Work order. Although the records include pictures, print only the rest, exactly as written.
***** Exercise data *****
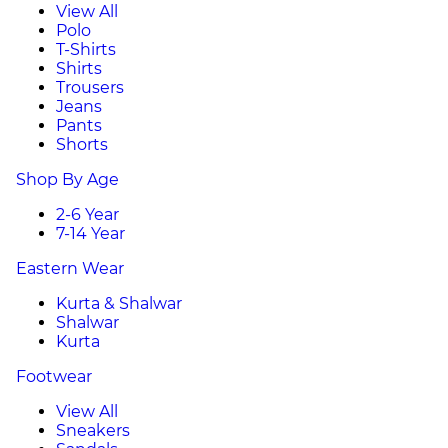
View All
Polo
T-Shirts
Shirts
Trousers
Jeans
Pants
Shorts
Shop By Age
2-6 Year
7-14 Year
Eastern Wear
Kurta & Shalwar
Shalwar
Kurta
Footwear
View All
Sneakers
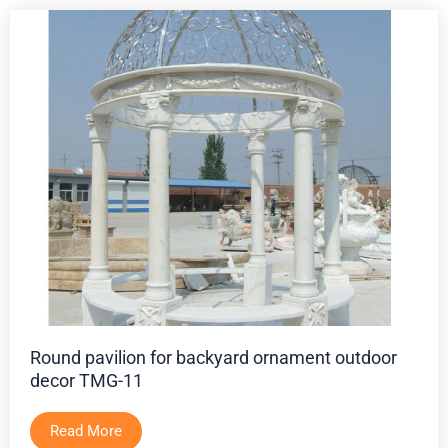
Round pavilion for backyard ornament outdoor
decor TMG-11
Read More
*****
Response area.
View All
Polo
T-Shirts
Shirts
Trousers
Jeans
Pants
Shorts
Shop By Age
2-6 Year
7-14 Year
Eastern Wear
Kurta & Shalwar
Shalwar
Kurta
Footwear
View All
Sneakers
Round pavilion for backyard ornament outdoor
decor TMG-11
Read More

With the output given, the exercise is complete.